Le charme intemporel du rocher du Fantôme
Le rocher sur lequel nous étions assis m’avait impressionné par ses dimensions, ce qui est normal lorsqu’on n’a que cinq ou six ans. J’avais aussi remarqué le dessin du Fantôme, le personnage de bande dessinée imaginé par Lee Falk, peint en blanc dans une section pentue. C’est seulement plus tard que j’ai suivi ses aventures dans Le Progrès-Dimanche, mais son existence m’était familière.
Cette journée-là, je ne me souviens pas d’avoir admiré le paysage. Il a toutefois capté mon attention quand je suis retourné à cet endroit l’été suivant, avec un ami plus intrépide. À gauche, il y avait la côte Desmeules et devant, le barrage de Shipshaw dans toute sa splendeur, deux éléments du décor qui n’ont guère changé depuis cette lointaine époque.
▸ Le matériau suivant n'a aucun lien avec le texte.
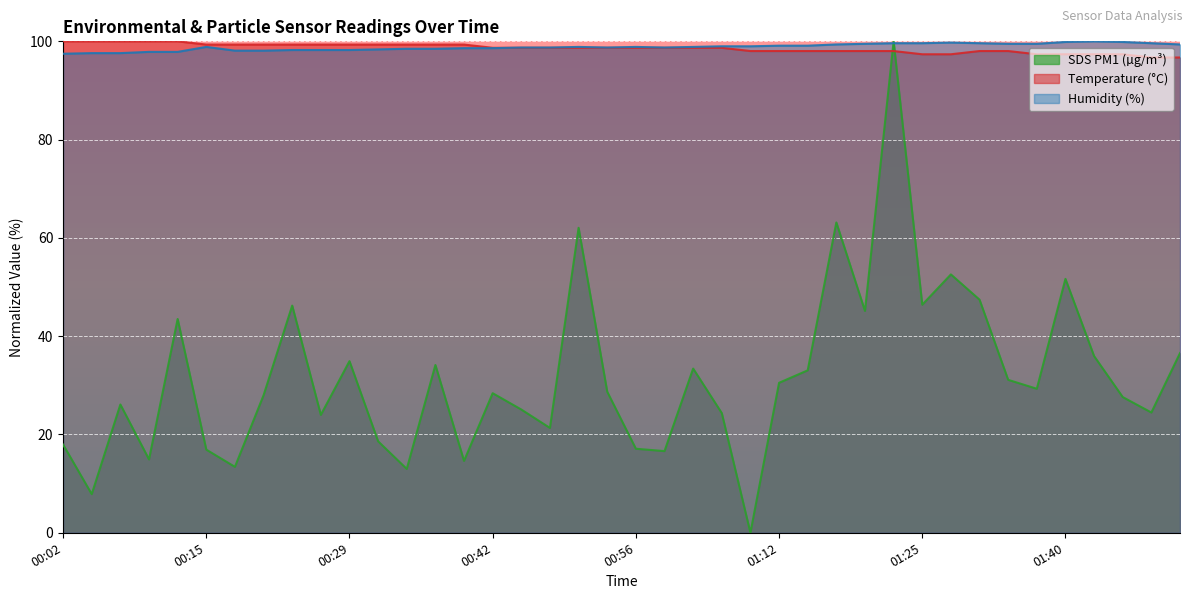

Where is Temp nearest to the value 98?

01:08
Le court sentier qui, aujourd’hui, se trouve en face d’un remonte-pente, pas loin de la piscine extérieure, a également conservé ses attributs. On y marche sur des affleurements rocheux, puisque c’est la nature du lieu. Par bouts, le parcours est accidenté, mais plus souvent qu’autrement, on pose le pied sur un sol rougi par les aiguilles de conifères qui s’y sont déposées. Quand il fait chaud, elles dégagent une odeur de pot-pourri qui est bien agréable.
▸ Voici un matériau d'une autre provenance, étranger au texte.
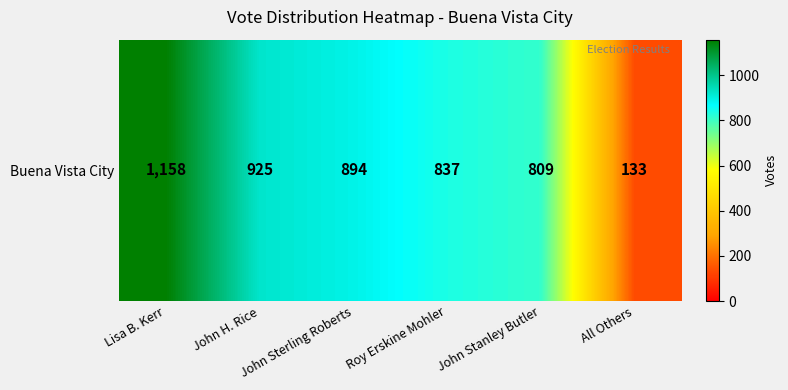

What is the smallest value displayed?

133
J’ai perdu le rocher de vue quand ma famille a déménagé à Jonquière, du moins jusqu’au jour où j’ai pu m’y rendre en vélo. Même si j’étais adolescent, il ne m’a pas déçu, pas plus qu’au début des années 1980, lorsque j’ai commencé à travailler au journal. C’est en auto que j’y ai fait quelques pèlerinages, notamment les jours de congé. Connaissant peu de gens au Saguenay, vivant dans une modeste chambre, je prenais plaisir à lire aux côtés de l’Ombre qui marche (le surnom du Fantôme).

Ces visites m’offraient aussi l’occasion de manger des bleuets, toujours abondants le long du sentier. J’aimais également cette impression d’être isolé de la ville, tout en entendant le bruit étouffé des véhicules circulant sur la côte Desmeules, ainsi que la vue en plongée sur l’église Sainte-Cécile, majestueuse lorsqu’on la découvre sur le chemin du retour. Ces menus plaisirs sont toujours de saison, quitte à attendre un peu pour les bleuets.